**About this task:** Each entry below should be restated word for word, without any picture it contains.

══════════

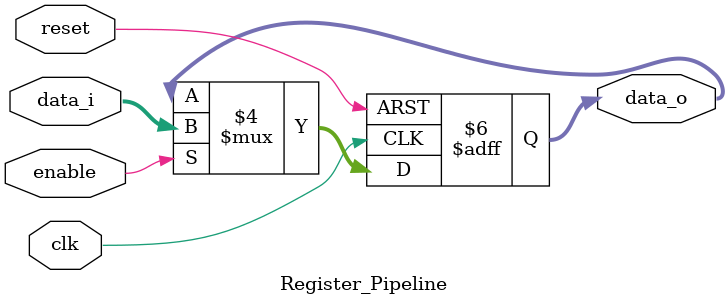
<source format=v>
/******************************************************************
* Description
*	This is the pipeline register that is used to implement pipeline
*	1.0
* Author:
*	Jaime Alberto Camacho Ortiz
* email:
*	ie725668@iteso.mx
* Date:
*	02.07.2021
******************************************************************/
module Register_Pipeline
#(
	parameter N_BITS = 32,
	parameter RST_VALUE = {N_BITS{1'b0}}
)
(
	input clk,
	input reset,
	input enable,
	input  [N_BITS - 1 : 0] data_i,

	output reg [N_BITS - 1:0] data_o
);

always@(negedge reset or negedge clk) begin
	if(reset==0)
		data_o <= RST_VALUE;
	else	
		if(enable == 1)
			data_o <= data_i;
end

endmodule

</source>
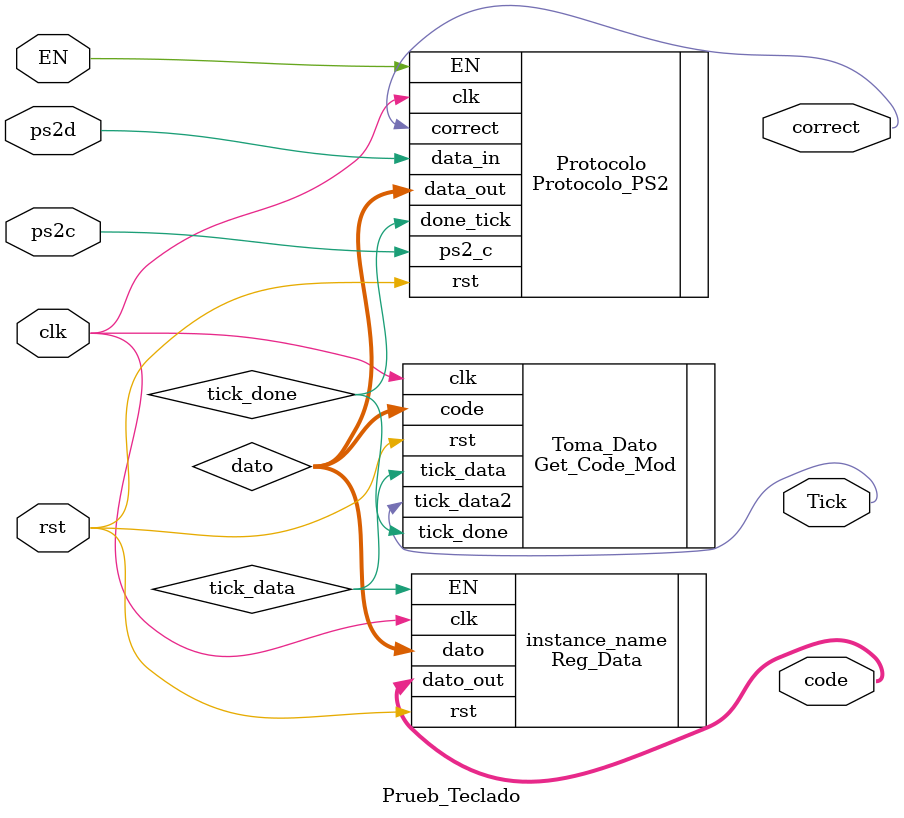
<source format=v>
`timescale 1ns / 1ps
module Prueb_Teclado(
		input clk,
		input rst,
		input ps2d,
		input ps2c,
		input EN,
		output [7:0] code,
		output Tick,
		output correct
    );

wire tick_done;
wire tick_data;
wire [7:0] dato; 

Get_Code_Mod Toma_Dato (
    .clk(clk), 
    .rst(rst), 
    .code(dato), 
    .tick_done(tick_done), 
    .tick_data(tick_data),
	 .tick_data2(Tick)
    );

Protocolo_PS2 Protocolo (
    .clk(clk), 
    .rst(rst), 
	 .EN(EN),
    .data_in(ps2d), 
    .ps2_c(ps2c),  
    .done_tick(tick_done), 
    .data_out(dato), 
    .correct(correct)
    );

Reg_Data instance_name (
    .dato(dato), 
    .EN(tick_data), 
    .clk(clk), 
    .rst(rst), 
    .dato_out(code)
    );
	 
endmodule

</source>
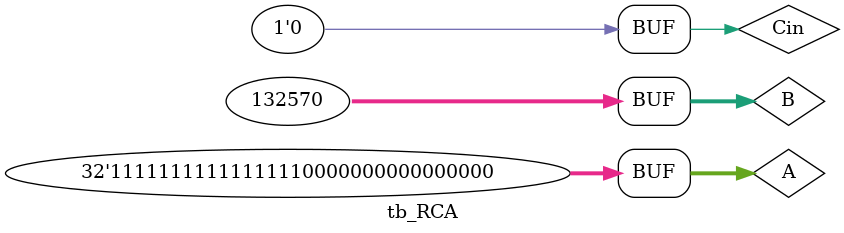
<source format=v>
module tb_RCA;
    reg [31:0] A, B;
    reg Cin;
    wire [31:0] S;
    wire Cout;

    RCA32 Adder(S, Cout, A, B, Cin);

    initial begin
        A = 32'd10; B = 32'd20; Cin = 0; #10;
        if (S !== 32'd30 || Cout !== 0) $display("1.failed");
        A = 32'd53250; #10;
        if (S !== 32'd53270 || Cout !== 0) $display("2.failed");
        A = 32'hffffffff; B = 32'h3; #10;
        if (S !== 32'h2 || Cout !== 1) $display("3.failed");
        A = 32'he3244bbe; B = 32'hd332ff2; #10;
        if (S !== 32'hf0577bb0 || Cout !== 0) $display("4.failed");
        A = 32'hffff0000; B = 32'h205da; #10;
        if (S !== 32'h105da || Cout !== 1) $display("5.failed");
    end
endmodule
</source>
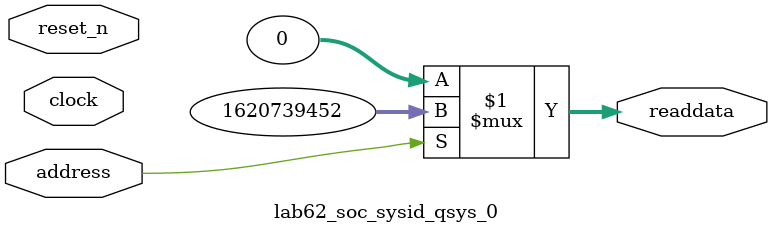
<source format=v>



// synthesis translate_off
`timescale 1ns / 1ps
// synthesis translate_on

// turn off superfluous verilog processor warnings 
// altera message_level Level1 
// altera message_off 10034 10035 10036 10037 10230 10240 10030 

module lab62_soc_sysid_qsys_0 (
               // inputs:
                address,
                clock,
                reset_n,

               // outputs:
                readdata
             )
;

  output  [ 31: 0] readdata;
  input            address;
  input            clock;
  input            reset_n;

  wire    [ 31: 0] readdata;
  //control_slave, which is an e_avalon_slave
  assign readdata = address ? 1620739452 : 0;

endmodule



</source>
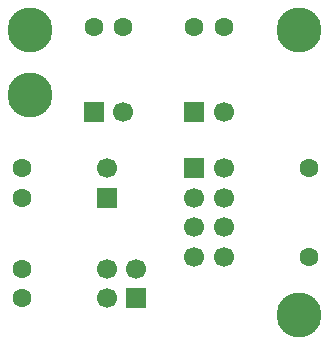
<source format=gbr>
%TF.GenerationSoftware,KiCad,Pcbnew,(7.0.0)*%
%TF.CreationDate,2023-03-06T19:44:32-05:00*%
%TF.ProjectId,Module Board,4d6f6475-6c65-4204-926f-6172642e6b69,rev?*%
%TF.SameCoordinates,Original*%
%TF.FileFunction,Soldermask,Bot*%
%TF.FilePolarity,Negative*%
%FSLAX46Y46*%
G04 Gerber Fmt 4.6, Leading zero omitted, Abs format (unit mm)*
G04 Created by KiCad (PCBNEW (7.0.0)) date 2023-03-06 19:44:32*
%MOMM*%
%LPD*%
G01*
G04 APERTURE LIST*
%ADD10C,2.600000*%
%ADD11C,1.600000*%
%ADD12R,1.700000X1.700000*%
%ADD13C,1.700000*%
%ADD14C,3.800000*%
G04 APERTURE END LIST*
D10*
%TO.C,*%
X113411000Y-63246000D03*
%TD*%
D11*
%TO.C,J1*%
X129791495Y-57531000D03*
X127291500Y-57531000D03*
D12*
X127291499Y-64711000D03*
D13*
X129791500Y-64711001D03*
%TD*%
D10*
%TO.C,REF\u002A\u002A*%
X113411000Y-57785000D03*
D14*
X113411000Y-57785000D03*
%TD*%
D11*
%TO.C,J3*%
X112707999Y-77978005D03*
X112707999Y-80478000D03*
D12*
X122387999Y-80477999D03*
D13*
X122388000Y-77978000D03*
X119888000Y-80478000D03*
X119888000Y-77978000D03*
%TD*%
D10*
%TO.C,REF\u002A\u002A*%
X113411000Y-63246000D03*
D14*
X113411000Y-63246000D03*
%TD*%
D11*
%TO.C,J2*%
X121285000Y-57531000D03*
X118785005Y-57531000D03*
D12*
X118785004Y-64711000D03*
D13*
X121285005Y-64711001D03*
%TD*%
D11*
%TO.C,J5*%
X136974001Y-76962000D03*
X136974001Y-69462015D03*
D12*
X127293999Y-69462014D03*
D13*
X127294000Y-71962015D03*
X127294000Y-74462015D03*
X127294000Y-76962015D03*
X129794000Y-69462015D03*
X129794000Y-71962015D03*
X129794000Y-74462015D03*
X129794000Y-76962015D03*
%TD*%
D11*
%TO.C,J4*%
X112711998Y-69460005D03*
X112711998Y-71960000D03*
D12*
X119891998Y-71959999D03*
D13*
X119891999Y-69460000D03*
%TD*%
D10*
%TO.C,REF\u002A\u002A*%
X136144000Y-57785000D03*
D14*
X136144000Y-57785000D03*
%TD*%
D10*
%TO.C,REF\u002A\u002A*%
X136144000Y-81915000D03*
D14*
X136144000Y-81915000D03*
%TD*%
M02*

</source>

══════════

**Result of this task:**
<source format=v>
/******************************************************************
* Description
*	This is the pipeline register that is used to implement pipeline
*	1.0
* Author:
*	Jaime Alberto Camacho Ortiz
* email:
*	ie725668@iteso.mx
* Date:
*	02.07.2021
******************************************************************/
module Register_Pipeline
#(
	parameter N_BITS = 32,
	parameter RST_VALUE = {N_BITS{1'b0}}
)
(
	input clk,
	input reset,
	input enable,
	input  [N_BITS - 1 : 0] data_i,

	output reg [N_BITS - 1:0] data_o
);

always@(negedge reset or negedge clk) begin
	if(reset==0)
		data_o <= RST_VALUE;
	else	
		if(enable == 1)
			data_o <= data_i;
end

endmodule

</source>
<source format=v>
`timescale 1ns / 1ps
module Prueb_Teclado(
		input clk,
		input rst,
		input ps2d,
		input ps2c,
		input EN,
		output [7:0] code,
		output Tick,
		output correct
    );

wire tick_done;
wire tick_data;
wire [7:0] dato; 

Get_Code_Mod Toma_Dato (
    .clk(clk), 
    .rst(rst), 
    .code(dato), 
    .tick_done(tick_done), 
    .tick_data(tick_data),
	 .tick_data2(Tick)
    );

Protocolo_PS2 Protocolo (
    .clk(clk), 
    .rst(rst), 
	 .EN(EN),
    .data_in(ps2d), 
    .ps2_c(ps2c),  
    .done_tick(tick_done), 
    .data_out(dato), 
    .correct(correct)
    );

Reg_Data instance_name (
    .dato(dato), 
    .EN(tick_data), 
    .clk(clk), 
    .rst(rst), 
    .dato_out(code)
    );
	 
endmodule

</source>
<source format=v>
module tb_RCA;
    reg [31:0] A, B;
    reg Cin;
    wire [31:0] S;
    wire Cout;

    RCA32 Adder(S, Cout, A, B, Cin);

    initial begin
        A = 32'd10; B = 32'd20; Cin = 0; #10;
        if (S !== 32'd30 || Cout !== 0) $display("1.failed");
        A = 32'd53250; #10;
        if (S !== 32'd53270 || Cout !== 0) $display("2.failed");
        A = 32'hffffffff; B = 32'h3; #10;
        if (S !== 32'h2 || Cout !== 1) $display("3.failed");
        A = 32'he3244bbe; B = 32'hd332ff2; #10;
        if (S !== 32'hf0577bb0 || Cout !== 0) $display("4.failed");
        A = 32'hffff0000; B = 32'h205da; #10;
        if (S !== 32'h105da || Cout !== 1) $display("5.failed");
    end
endmodule
</source>
<source format=v>



// synthesis translate_off
`timescale 1ns / 1ps
// synthesis translate_on

// turn off superfluous verilog processor warnings 
// altera message_level Level1 
// altera message_off 10034 10035 10036 10037 10230 10240 10030 

module lab62_soc_sysid_qsys_0 (
               // inputs:
                address,
                clock,
                reset_n,

               // outputs:
                readdata
             )
;

  output  [ 31: 0] readdata;
  input            address;
  input            clock;
  input            reset_n;

  wire    [ 31: 0] readdata;
  //control_slave, which is an e_avalon_slave
  assign readdata = address ? 1620739452 : 0;

endmodule



</source>
<source format=gbr>
%TF.GenerationSoftware,KiCad,Pcbnew,(7.0.0)*%
%TF.CreationDate,2023-03-06T19:44:32-05:00*%
%TF.ProjectId,Module Board,4d6f6475-6c65-4204-926f-6172642e6b69,rev?*%
%TF.SameCoordinates,Original*%
%TF.FileFunction,Soldermask,Bot*%
%TF.FilePolarity,Negative*%
%FSLAX46Y46*%
G04 Gerber Fmt 4.6, Leading zero omitted, Abs format (unit mm)*
G04 Created by KiCad (PCBNEW (7.0.0)) date 2023-03-06 19:44:32*
%MOMM*%
%LPD*%
G01*
G04 APERTURE LIST*
%ADD10C,2.600000*%
%ADD11C,1.600000*%
%ADD12R,1.700000X1.700000*%
%ADD13C,1.700000*%
%ADD14C,3.800000*%
G04 APERTURE END LIST*
D10*
%TO.C,*%
X113411000Y-63246000D03*
%TD*%
D11*
%TO.C,J1*%
X129791495Y-57531000D03*
X127291500Y-57531000D03*
D12*
X127291499Y-64711000D03*
D13*
X129791500Y-64711001D03*
%TD*%
D10*
%TO.C,REF\u002A\u002A*%
X113411000Y-57785000D03*
D14*
X113411000Y-57785000D03*
%TD*%
D11*
%TO.C,J3*%
X112707999Y-77978005D03*
X112707999Y-80478000D03*
D12*
X122387999Y-80477999D03*
D13*
X122388000Y-77978000D03*
X119888000Y-80478000D03*
X119888000Y-77978000D03*
%TD*%
D10*
%TO.C,REF\u002A\u002A*%
X113411000Y-63246000D03*
D14*
X113411000Y-63246000D03*
%TD*%
D11*
%TO.C,J2*%
X121285000Y-57531000D03*
X118785005Y-57531000D03*
D12*
X118785004Y-64711000D03*
D13*
X121285005Y-64711001D03*
%TD*%
D11*
%TO.C,J5*%
X136974001Y-76962000D03*
X136974001Y-69462015D03*
D12*
X127293999Y-69462014D03*
D13*
X127294000Y-71962015D03*
X127294000Y-74462015D03*
X127294000Y-76962015D03*
X129794000Y-69462015D03*
X129794000Y-71962015D03*
X129794000Y-74462015D03*
X129794000Y-76962015D03*
%TD*%
D11*
%TO.C,J4*%
X112711998Y-69460005D03*
X112711998Y-71960000D03*
D12*
X119891998Y-71959999D03*
D13*
X119891999Y-69460000D03*
%TD*%
D10*
%TO.C,REF\u002A\u002A*%
X136144000Y-57785000D03*
D14*
X136144000Y-57785000D03*
%TD*%
D10*
%TO.C,REF\u002A\u002A*%
X136144000Y-81915000D03*
D14*
X136144000Y-81915000D03*
%TD*%
M02*

</source>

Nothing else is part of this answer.